_TASK LIST_:
1. Sum up the text on conservation payments in two sentences.
2. Pick up the text on conservation payments after its last sentence and keep writing.

Incentives and performance payments for conservation are receiving increased attention from both conservation and development practitioners (Ferraro 2011). While the theory underlying PES is relatively simple, studies verifying the efficacy of PES are lacking. Nor is there information on the valuation of snow leopards or their alpine ecosystem. Reasons for this include poor beneficiary targeting and participation, unforeseen changes in land-use and failure of participants to comply with contractual obligations. Options for ecosystem services related to water provision appear limited unless linked with payments from hydro-power generation since water is considered an open-access commodity within snow leopard range.

Cost-effective targeting of land through the use of discriminative conservation payments can substantially improve the efficiency of investments in the Grain-to-Green program and other payment for ecosystem services programs (Chen et al. 2010). Dinerstein et al. (2013) offer examples for incentivizing local communities to protect wildlife through premium payment mechanisms such as REDD (carbon sequestration).

Accounting for economic benefits arising from conservation and reducing potential policy conflicts with alternative plans for development can provide opportunities for successful strategies that combine conservation and sustainable development and facilitate conservation action.

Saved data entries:
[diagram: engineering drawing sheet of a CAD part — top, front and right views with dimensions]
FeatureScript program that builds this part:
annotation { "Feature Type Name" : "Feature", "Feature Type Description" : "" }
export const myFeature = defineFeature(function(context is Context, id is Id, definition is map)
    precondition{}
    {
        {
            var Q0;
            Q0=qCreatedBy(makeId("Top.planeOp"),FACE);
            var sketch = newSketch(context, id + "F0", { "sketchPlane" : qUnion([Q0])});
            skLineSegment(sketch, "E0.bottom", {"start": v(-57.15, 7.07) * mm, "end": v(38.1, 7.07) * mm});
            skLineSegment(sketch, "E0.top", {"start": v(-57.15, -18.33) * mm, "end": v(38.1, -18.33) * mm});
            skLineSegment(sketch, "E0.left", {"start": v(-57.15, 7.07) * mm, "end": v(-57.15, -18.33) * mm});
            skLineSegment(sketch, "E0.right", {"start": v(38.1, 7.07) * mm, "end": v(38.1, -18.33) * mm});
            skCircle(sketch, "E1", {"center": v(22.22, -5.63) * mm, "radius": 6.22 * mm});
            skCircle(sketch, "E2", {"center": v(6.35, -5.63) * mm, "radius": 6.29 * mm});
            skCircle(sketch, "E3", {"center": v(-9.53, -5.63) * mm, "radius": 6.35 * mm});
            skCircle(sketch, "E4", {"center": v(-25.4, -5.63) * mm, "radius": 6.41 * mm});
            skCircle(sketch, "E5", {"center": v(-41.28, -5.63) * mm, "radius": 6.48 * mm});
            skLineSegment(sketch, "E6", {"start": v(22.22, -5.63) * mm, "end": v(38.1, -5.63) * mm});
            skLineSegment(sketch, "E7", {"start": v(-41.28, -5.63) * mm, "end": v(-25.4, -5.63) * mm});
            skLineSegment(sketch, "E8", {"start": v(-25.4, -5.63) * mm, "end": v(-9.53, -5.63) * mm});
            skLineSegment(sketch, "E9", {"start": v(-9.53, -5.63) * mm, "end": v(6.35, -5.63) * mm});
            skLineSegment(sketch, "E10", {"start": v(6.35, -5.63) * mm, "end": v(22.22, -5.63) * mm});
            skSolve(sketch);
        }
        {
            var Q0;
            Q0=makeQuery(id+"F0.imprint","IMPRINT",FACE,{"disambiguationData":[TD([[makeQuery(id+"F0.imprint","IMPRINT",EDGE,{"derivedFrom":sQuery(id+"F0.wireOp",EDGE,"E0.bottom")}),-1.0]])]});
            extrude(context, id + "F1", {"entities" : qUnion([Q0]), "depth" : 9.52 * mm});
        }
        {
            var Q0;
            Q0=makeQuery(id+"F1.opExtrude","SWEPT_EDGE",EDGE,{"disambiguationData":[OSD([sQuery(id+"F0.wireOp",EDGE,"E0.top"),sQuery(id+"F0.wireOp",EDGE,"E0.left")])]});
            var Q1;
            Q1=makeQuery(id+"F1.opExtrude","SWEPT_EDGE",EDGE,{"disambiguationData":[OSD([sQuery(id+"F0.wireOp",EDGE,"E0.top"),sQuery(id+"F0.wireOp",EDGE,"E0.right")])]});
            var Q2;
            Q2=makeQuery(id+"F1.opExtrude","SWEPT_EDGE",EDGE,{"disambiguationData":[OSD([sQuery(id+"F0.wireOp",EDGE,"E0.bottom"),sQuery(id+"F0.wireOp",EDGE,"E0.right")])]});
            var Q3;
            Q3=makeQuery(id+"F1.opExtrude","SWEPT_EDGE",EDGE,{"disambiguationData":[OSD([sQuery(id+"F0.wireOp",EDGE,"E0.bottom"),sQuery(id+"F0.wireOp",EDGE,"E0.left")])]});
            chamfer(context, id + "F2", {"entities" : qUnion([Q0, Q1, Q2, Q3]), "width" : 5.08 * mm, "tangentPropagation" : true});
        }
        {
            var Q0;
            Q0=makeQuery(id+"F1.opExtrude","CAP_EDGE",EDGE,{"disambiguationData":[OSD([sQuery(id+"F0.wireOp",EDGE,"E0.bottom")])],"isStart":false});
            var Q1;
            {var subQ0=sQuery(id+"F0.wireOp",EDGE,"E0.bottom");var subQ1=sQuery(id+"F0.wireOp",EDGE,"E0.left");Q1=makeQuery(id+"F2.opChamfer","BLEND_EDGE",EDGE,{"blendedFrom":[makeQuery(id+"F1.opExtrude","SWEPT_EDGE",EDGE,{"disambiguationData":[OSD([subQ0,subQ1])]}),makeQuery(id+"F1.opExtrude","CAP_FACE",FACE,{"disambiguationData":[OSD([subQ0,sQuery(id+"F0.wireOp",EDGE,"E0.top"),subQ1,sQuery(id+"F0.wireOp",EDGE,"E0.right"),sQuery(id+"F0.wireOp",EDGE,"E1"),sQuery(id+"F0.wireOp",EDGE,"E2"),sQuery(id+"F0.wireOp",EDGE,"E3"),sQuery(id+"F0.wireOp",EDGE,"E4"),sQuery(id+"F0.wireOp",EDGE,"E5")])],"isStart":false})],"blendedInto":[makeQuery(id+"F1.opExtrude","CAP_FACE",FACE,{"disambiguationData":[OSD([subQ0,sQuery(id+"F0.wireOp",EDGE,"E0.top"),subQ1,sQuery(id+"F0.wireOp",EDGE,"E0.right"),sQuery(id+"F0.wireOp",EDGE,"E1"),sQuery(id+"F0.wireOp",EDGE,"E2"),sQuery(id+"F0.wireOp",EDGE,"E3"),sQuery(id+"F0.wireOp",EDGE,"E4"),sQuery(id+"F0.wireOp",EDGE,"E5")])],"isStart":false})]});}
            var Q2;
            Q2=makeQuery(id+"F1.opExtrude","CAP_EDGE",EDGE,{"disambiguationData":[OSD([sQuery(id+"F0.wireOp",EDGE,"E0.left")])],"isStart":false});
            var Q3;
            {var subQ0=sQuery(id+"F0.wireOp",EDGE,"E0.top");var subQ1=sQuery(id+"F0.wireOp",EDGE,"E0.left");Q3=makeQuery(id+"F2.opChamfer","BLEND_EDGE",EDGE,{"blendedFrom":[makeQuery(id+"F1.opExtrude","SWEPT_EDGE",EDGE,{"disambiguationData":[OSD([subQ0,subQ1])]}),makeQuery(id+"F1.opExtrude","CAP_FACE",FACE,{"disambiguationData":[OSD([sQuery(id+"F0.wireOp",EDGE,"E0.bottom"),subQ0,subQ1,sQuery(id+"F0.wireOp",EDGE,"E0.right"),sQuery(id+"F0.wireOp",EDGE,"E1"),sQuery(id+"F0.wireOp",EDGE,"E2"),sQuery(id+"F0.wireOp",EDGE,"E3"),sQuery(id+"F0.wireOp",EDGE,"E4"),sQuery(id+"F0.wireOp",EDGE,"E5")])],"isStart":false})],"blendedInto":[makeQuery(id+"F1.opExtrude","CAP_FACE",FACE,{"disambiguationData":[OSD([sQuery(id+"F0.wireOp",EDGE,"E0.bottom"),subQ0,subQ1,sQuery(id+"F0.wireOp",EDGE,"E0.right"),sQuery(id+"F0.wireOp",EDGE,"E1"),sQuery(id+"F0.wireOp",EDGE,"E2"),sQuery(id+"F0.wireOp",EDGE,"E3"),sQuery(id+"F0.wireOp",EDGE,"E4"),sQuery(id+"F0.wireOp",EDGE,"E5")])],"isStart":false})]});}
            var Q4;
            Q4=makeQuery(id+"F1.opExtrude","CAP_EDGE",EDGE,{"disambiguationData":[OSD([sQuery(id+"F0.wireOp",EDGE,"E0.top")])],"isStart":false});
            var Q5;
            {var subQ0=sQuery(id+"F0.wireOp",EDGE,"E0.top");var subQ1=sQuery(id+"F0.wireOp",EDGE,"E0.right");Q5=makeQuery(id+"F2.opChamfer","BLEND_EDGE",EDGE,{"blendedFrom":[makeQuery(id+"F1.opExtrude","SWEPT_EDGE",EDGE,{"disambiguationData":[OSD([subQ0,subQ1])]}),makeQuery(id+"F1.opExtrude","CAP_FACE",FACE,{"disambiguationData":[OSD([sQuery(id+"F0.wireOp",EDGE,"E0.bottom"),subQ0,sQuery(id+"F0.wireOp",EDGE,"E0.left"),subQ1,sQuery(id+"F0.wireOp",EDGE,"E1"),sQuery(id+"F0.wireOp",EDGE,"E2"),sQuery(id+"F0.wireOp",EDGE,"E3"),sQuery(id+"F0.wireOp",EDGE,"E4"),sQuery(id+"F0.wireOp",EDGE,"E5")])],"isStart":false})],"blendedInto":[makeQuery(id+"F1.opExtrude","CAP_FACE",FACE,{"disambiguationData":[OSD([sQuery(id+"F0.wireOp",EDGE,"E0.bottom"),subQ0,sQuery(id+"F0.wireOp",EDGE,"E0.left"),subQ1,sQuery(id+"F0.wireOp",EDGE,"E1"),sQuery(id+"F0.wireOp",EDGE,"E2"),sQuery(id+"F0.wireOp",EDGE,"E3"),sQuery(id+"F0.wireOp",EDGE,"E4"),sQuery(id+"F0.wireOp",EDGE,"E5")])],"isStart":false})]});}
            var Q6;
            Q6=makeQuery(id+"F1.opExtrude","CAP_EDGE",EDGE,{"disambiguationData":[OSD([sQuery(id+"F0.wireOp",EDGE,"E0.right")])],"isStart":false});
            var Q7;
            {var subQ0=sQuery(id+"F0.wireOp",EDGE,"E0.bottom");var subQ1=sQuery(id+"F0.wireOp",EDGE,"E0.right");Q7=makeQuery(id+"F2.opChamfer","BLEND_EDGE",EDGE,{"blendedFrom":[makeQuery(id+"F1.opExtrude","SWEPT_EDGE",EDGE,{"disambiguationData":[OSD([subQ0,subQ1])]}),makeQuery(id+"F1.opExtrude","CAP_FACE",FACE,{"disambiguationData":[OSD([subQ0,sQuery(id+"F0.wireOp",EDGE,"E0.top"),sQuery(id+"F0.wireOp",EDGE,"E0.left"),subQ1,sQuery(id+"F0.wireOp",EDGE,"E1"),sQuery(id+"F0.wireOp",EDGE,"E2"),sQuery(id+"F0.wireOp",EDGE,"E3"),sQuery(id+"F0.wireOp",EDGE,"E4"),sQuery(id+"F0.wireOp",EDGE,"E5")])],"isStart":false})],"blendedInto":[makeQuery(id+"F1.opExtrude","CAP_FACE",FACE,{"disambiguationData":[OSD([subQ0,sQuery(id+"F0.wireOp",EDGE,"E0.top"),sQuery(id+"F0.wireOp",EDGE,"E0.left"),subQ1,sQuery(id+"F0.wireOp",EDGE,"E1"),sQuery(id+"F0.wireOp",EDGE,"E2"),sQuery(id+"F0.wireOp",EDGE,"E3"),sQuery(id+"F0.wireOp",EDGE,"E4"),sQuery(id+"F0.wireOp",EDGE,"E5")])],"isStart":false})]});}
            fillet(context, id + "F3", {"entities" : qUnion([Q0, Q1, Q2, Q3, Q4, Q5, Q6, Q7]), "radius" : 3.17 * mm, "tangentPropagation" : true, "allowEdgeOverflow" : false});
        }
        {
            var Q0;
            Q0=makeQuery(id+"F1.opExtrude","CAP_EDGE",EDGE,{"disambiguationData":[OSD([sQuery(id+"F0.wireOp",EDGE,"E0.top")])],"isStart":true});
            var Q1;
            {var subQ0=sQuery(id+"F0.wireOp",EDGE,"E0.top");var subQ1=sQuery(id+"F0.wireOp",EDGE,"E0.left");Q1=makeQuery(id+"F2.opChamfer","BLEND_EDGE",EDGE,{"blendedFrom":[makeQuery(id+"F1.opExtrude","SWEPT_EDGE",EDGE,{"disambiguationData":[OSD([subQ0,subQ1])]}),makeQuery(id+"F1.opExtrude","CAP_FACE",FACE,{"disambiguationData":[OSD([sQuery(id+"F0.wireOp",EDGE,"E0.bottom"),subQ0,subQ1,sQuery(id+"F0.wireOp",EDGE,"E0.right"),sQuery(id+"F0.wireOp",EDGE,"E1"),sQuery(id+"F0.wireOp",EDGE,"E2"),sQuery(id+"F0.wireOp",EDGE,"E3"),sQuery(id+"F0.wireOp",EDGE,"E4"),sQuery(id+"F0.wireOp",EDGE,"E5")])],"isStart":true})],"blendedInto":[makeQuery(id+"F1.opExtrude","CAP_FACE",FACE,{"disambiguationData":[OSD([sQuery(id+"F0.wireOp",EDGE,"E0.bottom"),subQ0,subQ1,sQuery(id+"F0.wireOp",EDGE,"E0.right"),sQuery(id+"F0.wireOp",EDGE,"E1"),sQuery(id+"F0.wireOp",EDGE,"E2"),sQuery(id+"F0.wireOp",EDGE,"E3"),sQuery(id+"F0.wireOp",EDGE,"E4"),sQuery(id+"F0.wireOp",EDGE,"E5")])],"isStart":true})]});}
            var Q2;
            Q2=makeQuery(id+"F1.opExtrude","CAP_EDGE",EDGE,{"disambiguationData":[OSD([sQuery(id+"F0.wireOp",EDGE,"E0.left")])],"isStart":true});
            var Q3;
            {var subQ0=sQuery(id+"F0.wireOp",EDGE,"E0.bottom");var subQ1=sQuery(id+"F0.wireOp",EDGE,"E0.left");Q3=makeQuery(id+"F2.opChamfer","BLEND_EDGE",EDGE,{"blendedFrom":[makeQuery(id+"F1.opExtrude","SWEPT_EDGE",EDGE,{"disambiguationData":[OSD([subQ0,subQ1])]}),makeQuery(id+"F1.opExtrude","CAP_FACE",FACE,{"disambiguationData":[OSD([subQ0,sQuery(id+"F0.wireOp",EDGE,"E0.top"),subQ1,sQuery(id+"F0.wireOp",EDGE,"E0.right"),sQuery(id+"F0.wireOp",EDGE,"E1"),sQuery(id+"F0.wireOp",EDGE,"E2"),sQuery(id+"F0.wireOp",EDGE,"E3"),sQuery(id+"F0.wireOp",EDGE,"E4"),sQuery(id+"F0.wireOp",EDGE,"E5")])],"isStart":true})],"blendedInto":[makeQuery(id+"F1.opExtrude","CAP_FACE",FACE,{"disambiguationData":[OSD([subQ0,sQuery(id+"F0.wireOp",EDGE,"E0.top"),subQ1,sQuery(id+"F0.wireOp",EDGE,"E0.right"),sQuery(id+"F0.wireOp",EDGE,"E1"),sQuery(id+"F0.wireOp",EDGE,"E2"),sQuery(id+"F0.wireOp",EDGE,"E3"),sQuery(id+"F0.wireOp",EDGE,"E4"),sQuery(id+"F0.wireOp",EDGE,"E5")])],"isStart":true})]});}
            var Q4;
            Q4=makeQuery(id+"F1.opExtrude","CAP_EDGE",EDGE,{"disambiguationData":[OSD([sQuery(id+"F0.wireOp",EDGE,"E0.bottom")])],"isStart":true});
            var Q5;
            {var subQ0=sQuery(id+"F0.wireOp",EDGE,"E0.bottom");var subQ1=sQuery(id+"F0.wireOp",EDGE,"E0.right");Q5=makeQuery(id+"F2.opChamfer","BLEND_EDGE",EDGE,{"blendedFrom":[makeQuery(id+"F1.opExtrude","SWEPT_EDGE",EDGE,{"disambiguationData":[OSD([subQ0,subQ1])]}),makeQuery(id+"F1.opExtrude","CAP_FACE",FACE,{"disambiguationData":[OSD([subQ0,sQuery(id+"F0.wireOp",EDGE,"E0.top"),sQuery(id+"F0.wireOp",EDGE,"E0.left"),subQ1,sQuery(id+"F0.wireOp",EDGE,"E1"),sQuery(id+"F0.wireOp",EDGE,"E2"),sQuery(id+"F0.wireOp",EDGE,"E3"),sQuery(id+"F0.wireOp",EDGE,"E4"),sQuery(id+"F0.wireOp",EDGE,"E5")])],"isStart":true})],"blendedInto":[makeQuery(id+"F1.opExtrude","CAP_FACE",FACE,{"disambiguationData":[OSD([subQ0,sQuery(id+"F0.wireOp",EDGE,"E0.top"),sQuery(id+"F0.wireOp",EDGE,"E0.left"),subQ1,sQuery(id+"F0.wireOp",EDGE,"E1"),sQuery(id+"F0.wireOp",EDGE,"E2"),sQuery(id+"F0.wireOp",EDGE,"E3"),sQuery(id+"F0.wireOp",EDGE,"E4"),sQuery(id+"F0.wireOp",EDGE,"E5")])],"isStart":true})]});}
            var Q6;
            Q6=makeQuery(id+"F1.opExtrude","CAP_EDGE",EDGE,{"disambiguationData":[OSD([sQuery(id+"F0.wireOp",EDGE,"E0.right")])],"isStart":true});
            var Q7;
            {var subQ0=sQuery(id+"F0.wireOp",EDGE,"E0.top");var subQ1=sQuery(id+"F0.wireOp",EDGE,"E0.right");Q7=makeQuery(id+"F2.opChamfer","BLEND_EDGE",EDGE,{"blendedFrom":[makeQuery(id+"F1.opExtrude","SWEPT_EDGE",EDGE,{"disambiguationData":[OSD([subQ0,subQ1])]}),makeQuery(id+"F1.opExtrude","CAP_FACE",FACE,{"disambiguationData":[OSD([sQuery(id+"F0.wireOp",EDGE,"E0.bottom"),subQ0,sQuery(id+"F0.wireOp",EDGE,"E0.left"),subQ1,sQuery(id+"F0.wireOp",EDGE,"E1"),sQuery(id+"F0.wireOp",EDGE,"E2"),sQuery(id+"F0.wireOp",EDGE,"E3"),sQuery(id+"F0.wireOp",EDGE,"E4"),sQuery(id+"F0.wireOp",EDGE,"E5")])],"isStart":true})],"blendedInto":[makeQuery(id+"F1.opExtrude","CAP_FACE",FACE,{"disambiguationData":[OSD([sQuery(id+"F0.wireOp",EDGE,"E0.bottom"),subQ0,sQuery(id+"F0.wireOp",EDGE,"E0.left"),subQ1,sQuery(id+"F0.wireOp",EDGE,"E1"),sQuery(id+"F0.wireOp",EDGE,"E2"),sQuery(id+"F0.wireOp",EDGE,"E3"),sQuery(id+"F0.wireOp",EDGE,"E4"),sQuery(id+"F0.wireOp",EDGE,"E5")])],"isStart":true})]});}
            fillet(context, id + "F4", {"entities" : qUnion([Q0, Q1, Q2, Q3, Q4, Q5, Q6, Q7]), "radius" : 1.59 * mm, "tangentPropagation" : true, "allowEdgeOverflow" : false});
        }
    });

_RESULTS FOR EACH TASK_:
1. Incentives and performance payments for conservation are drawing more attention, yet studies confirming that payments for ecosystem services work are lacking, and there is no information on the value of snow leopards or their alpine ecosystem. Cost-effective targeting of land through these payments can make such programs more efficient, premium mechanisms such as REDD can encourage local communities to protect wildlife, and accounting for the economic benefits of conservation can support strategies that combine conservation with sustainable development.

2.
The PES approach may generate new financing which would not otherwise be available for conservation; it can be sustainable, as it depends upon mutual self-interest of service users and providers and not upon the whims of donor funding. It is judged efficient if it generates services whose benefits exceed the cost of providing them. Spatially-based cost-benefit analyses provide a basis for more equitable distribution of cost-sharing through management initiatives that offer herders incentives, as well as drawing upon traditional knowledge to create more sustainable rangeland management protocols (Ferraro 2011; Zabel and Rowe 2009). Rasul et al. (2011) suggest a framework for valuing ecosystem services in the Himalayan region.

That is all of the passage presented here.